Starting at the first entry below, repeat all the data word for word and drop the pictures.

━━━━━━━━━━━━━━━━━━━━━━━━━━━━━━

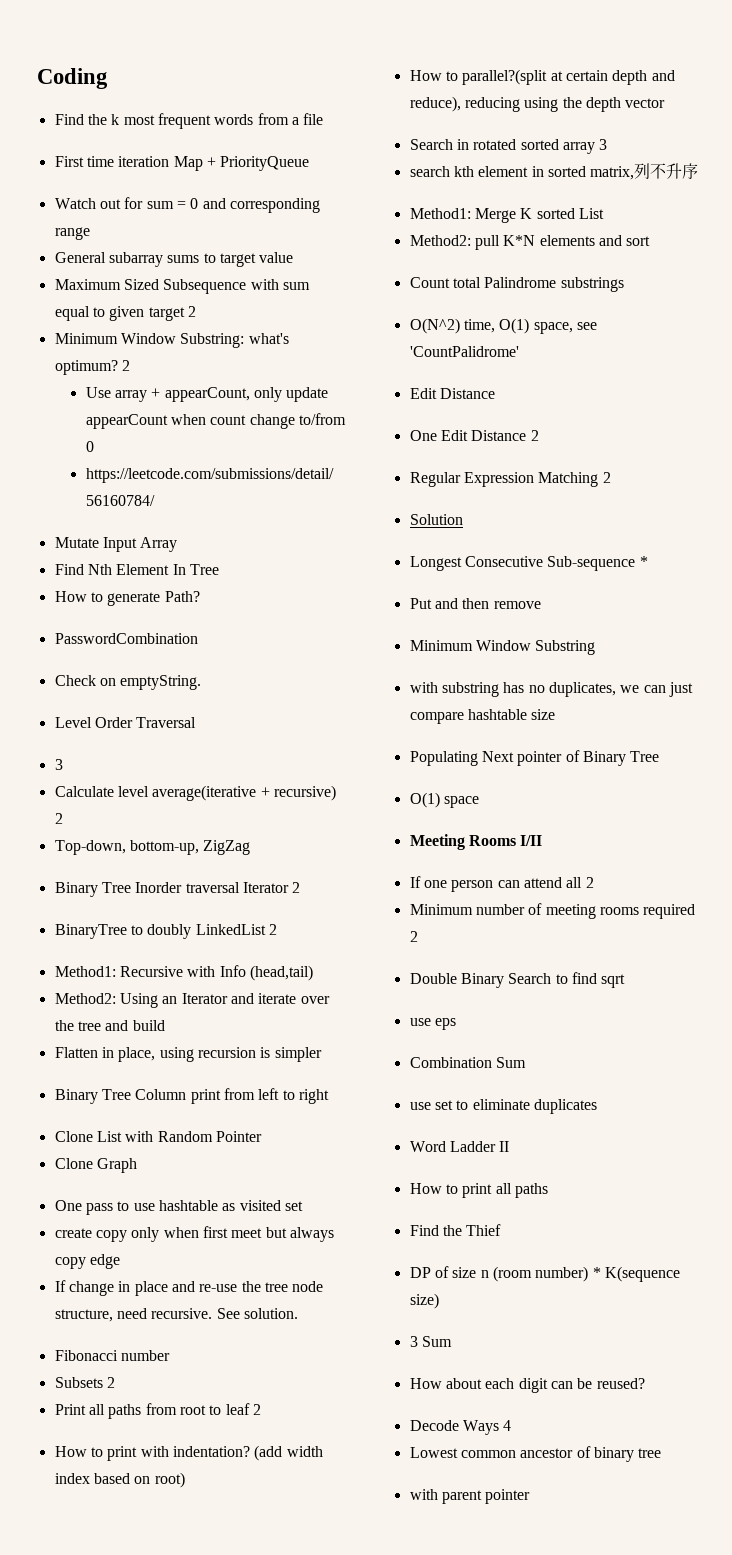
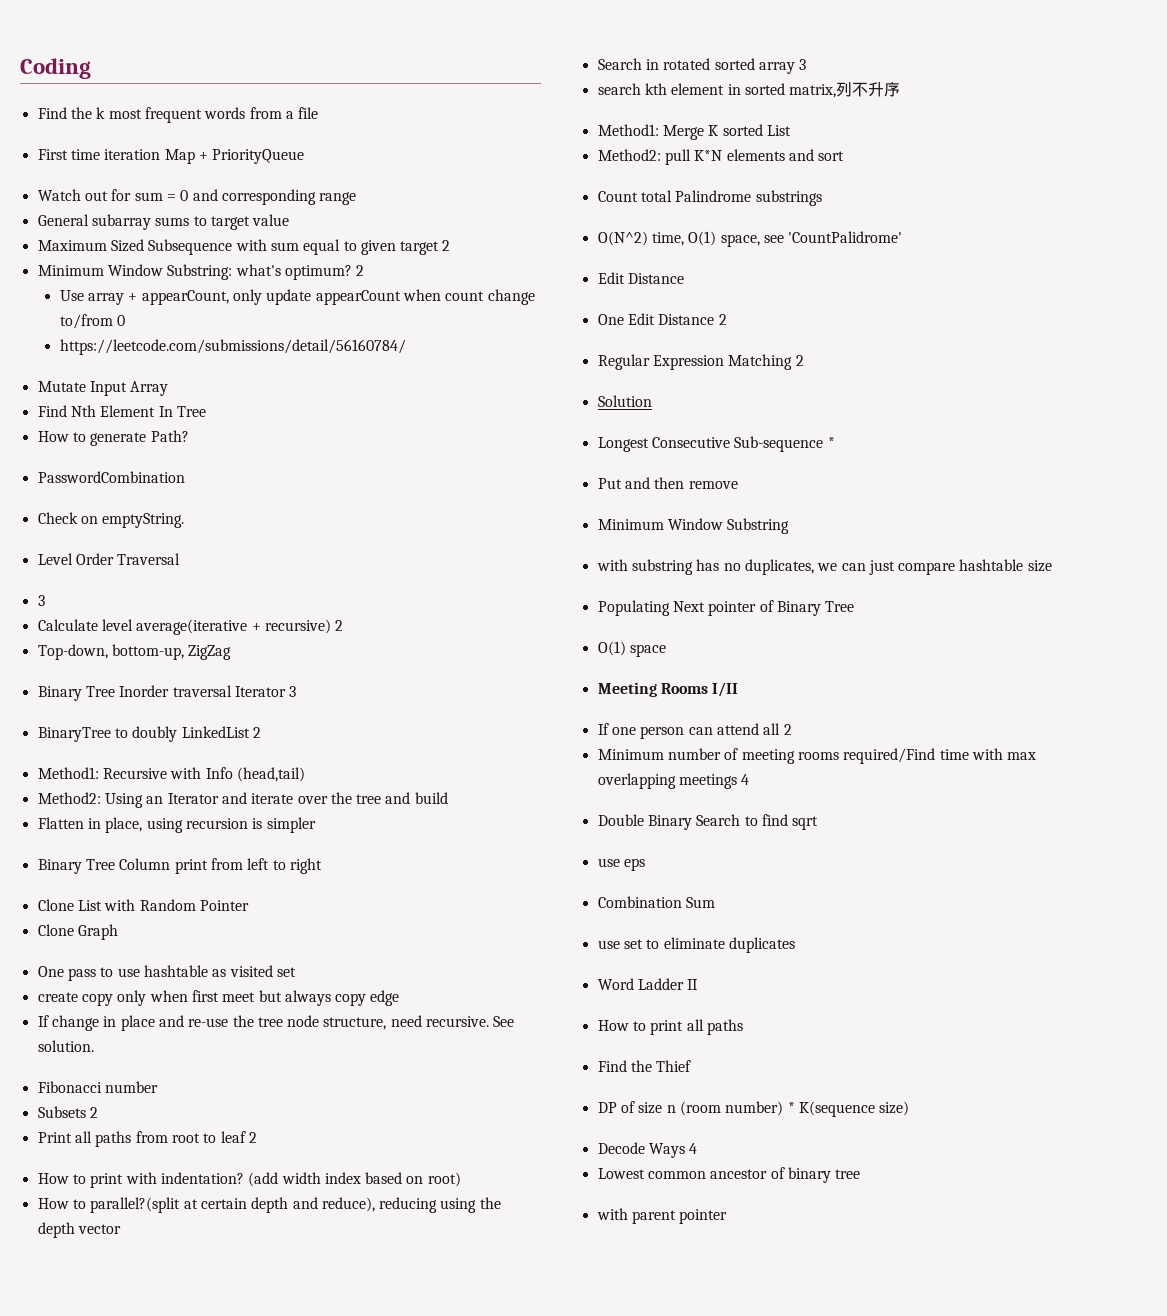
[292,882,301,893] 2 -> [289,686,297,697] 3
[643,904,696,919] [409,931,418,942] required 2 -> [843,748,1037,764] [597,773,750,789] required/Find time with max overlapping meetings 4
[409,1336,452,1347] [409,1378,645,1393] // 3 Sum // How about each digit can be reused? -> (910, 1108) none

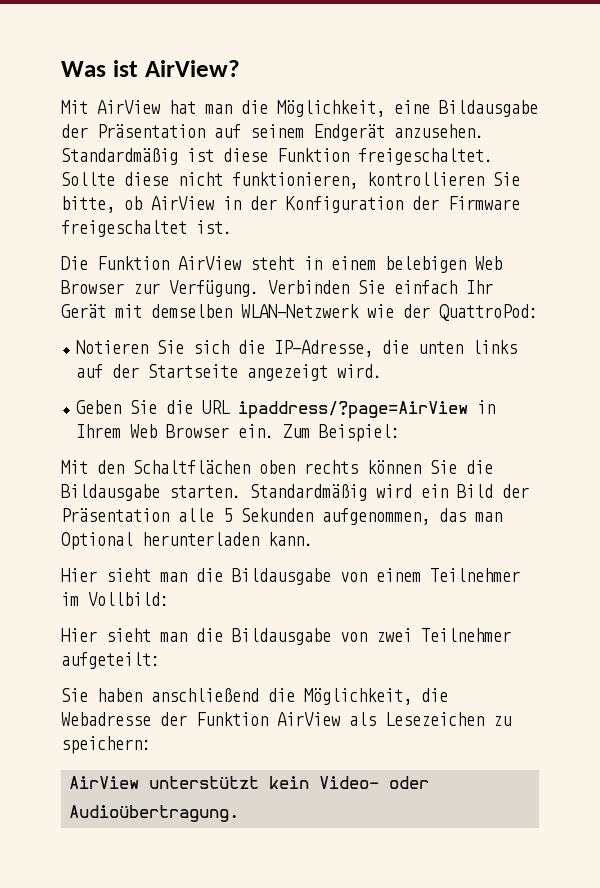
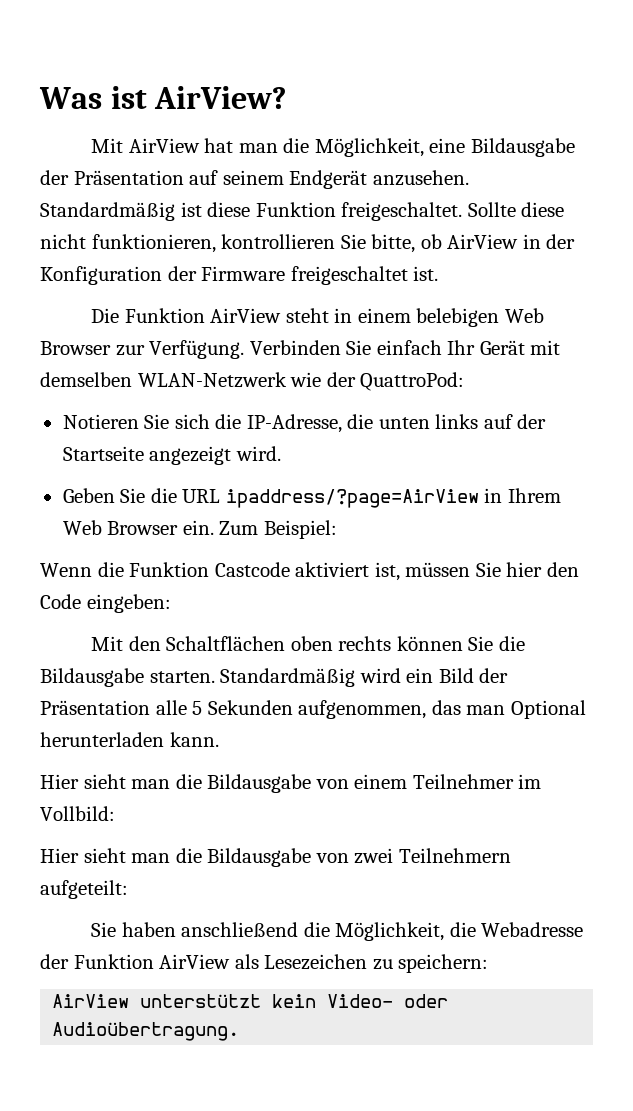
(401, 433) none -> [40,562,579,581] [40,594,171,613] // Wenn die Funktion Castcode aktiviert ist, müssen Sie hier den Code eingeben:
[421,628,511,642] Teilnehmer -> [398,848,511,863] Teilnehmern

━━━━━━━━━━━━━━━━━━━━━━━━━━━━━━

* Expected output *
[292,882,301,893] 2 -> [289,686,297,697] 3
[643,904,696,919] [409,931,418,942] required 2 -> [843,748,1037,764] [597,773,750,789] required/Find time with max overlapping meetings 4
[409,1336,452,1347] [409,1378,645,1393] // 3 Sum // How about each digit can be reused? -> (910, 1108) none

(401, 433) none -> [40,562,579,581] [40,594,171,613] // Wenn die Funktion Castcode aktiviert ist, müssen Sie hier den Code eingeben:
[421,628,511,642] Teilnehmer -> [398,848,511,863] Teilnehmern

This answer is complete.